PROVIDED DATA

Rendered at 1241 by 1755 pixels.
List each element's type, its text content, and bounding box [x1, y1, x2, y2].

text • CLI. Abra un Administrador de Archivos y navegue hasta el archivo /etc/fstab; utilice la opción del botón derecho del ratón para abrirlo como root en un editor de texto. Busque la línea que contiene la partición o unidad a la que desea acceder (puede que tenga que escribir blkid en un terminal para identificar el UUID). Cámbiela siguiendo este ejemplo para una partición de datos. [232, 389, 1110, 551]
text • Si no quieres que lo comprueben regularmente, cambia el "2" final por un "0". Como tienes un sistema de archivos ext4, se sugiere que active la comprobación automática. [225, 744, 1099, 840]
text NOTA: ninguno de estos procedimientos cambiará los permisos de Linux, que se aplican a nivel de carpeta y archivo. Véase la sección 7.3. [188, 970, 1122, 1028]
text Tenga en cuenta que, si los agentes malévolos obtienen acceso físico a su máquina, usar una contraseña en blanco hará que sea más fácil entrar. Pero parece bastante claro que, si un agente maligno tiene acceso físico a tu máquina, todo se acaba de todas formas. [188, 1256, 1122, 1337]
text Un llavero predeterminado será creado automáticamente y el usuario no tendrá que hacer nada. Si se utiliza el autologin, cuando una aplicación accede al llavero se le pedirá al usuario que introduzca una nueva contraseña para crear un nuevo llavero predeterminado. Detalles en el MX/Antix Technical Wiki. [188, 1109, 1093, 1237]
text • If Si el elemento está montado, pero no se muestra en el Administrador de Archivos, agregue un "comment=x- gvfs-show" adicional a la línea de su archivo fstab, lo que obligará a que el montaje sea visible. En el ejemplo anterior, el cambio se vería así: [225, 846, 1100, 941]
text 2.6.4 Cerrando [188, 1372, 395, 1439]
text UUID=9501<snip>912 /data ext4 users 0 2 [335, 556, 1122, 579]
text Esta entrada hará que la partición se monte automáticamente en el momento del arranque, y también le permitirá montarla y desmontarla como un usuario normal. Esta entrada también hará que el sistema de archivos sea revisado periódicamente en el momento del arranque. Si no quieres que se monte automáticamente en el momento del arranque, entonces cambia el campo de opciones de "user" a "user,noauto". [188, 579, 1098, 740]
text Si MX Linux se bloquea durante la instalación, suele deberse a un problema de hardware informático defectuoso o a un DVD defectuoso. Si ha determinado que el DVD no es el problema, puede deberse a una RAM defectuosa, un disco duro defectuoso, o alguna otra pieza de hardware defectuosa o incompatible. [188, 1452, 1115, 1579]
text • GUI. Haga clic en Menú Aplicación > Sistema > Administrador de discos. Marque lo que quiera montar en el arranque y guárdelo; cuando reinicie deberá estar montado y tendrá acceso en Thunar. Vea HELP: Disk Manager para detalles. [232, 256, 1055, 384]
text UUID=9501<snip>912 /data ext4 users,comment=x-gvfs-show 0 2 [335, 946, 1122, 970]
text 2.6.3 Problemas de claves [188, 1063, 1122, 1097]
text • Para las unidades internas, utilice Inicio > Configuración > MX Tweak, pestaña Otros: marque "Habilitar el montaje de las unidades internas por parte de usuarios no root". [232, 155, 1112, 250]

WORK TO DO
Edit the records above so that each "Administrador de Archivos" becomes "Gestor de Archivos", with everything else left as it is.

EXERCISE OUTPUT
Rendered at 1241 by 1755 pixels.
List each element's type, its text content, and bounding box [x1, y1, x2, y2].

text • CLI. Abra un Gestor de Archivos y navegue hasta el archivo /etc/fstab; utilice la opción del botón derecho del ratón para abrirlo como root en un editor de texto. Busque la línea que contiene la partición o unidad a la que desea acceder (puede que tenga que escribir blkid en un terminal para identificar el UUID). Cámbiela siguiendo este ejemplo para una partición de datos. [232, 389, 1110, 551]
text • Si no quieres que lo comprueben regularmente, cambia el "2" final por un "0". Como tienes un sistema de archivos ext4, se sugiere que active la comprobación automática. [225, 744, 1099, 840]
text NOTA: ninguno de estos procedimientos cambiará los permisos de Linux, que se aplican a nivel de carpeta y archivo. Véase la sección 7.3. [188, 970, 1122, 1028]
text Tenga en cuenta que, si los agentes malévolos obtienen acceso físico a su máquina, usar una contraseña en blanco hará que sea más fácil entrar. Pero parece bastante claro que, si un agente maligno tiene acceso físico a tu máquina, todo se acaba de todas formas. [188, 1256, 1122, 1337]
text Un llavero predeterminado será creado automáticamente y el usuario no tendrá que hacer nada. Si se utiliza el autologin, cuando una aplicación accede al llavero se le pedirá al usuario que introduzca una nueva contraseña para crear un nuevo llavero predeterminado. Detalles en el MX/Antix Technical Wiki. [188, 1109, 1093, 1237]
text • If Si el elemento está montado, pero no se muestra en el Gestor de Archivos, agregue un "comment=x- gvfs-show" adicional a la línea de su archivo fstab, lo que obligará a que el montaje sea visible. En el ejemplo anterior, el cambio se vería así: [225, 846, 1100, 941]
text 2.6.4 Cerrando [188, 1372, 395, 1439]
text UUID=9501<snip>912 /data ext4 users 0 2 [335, 556, 1122, 579]
text Esta entrada hará que la partición se monte automáticamente en el momento del arranque, y también le permitirá montarla y desmontarla como un usuario normal. Esta entrada también hará que el sistema de archivos sea revisado periódicamente en el momento del arranque. Si no quieres que se monte automáticamente en el momento del arranque, entonces cambia el campo de opciones de "user" a "user,noauto". [188, 579, 1098, 740]
text Si MX Linux se bloquea durante la instalación, suele deberse a un problema de hardware informático defectuoso o a un DVD defectuoso. Si ha determinado que el DVD no es el problema, puede deberse a una RAM defectuosa, un disco duro defectuoso, o alguna otra pieza de hardware defectuosa o incompatible. [188, 1452, 1115, 1579]
text • GUI. Haga clic en Menú Aplicación > Sistema > Administrador de discos. Marque lo que quiera montar en el arranque y guárdelo; cuando reinicie deberá estar montado y tendrá acceso en Thunar. Vea HELP: Disk Manager para detalles. [232, 256, 1055, 384]
text UUID=9501<snip>912 /data ext4 users,comment=x-gvfs-show 0 2 [335, 946, 1122, 970]
text 2.6.3 Problemas de claves [188, 1063, 1122, 1097]
text • Para las unidades internas, utilice Inicio > Configuración > MX Tweak, pestaña Otros: marque "Habilitar el montaje de las unidades internas por parte de usuarios no root". [232, 155, 1112, 250]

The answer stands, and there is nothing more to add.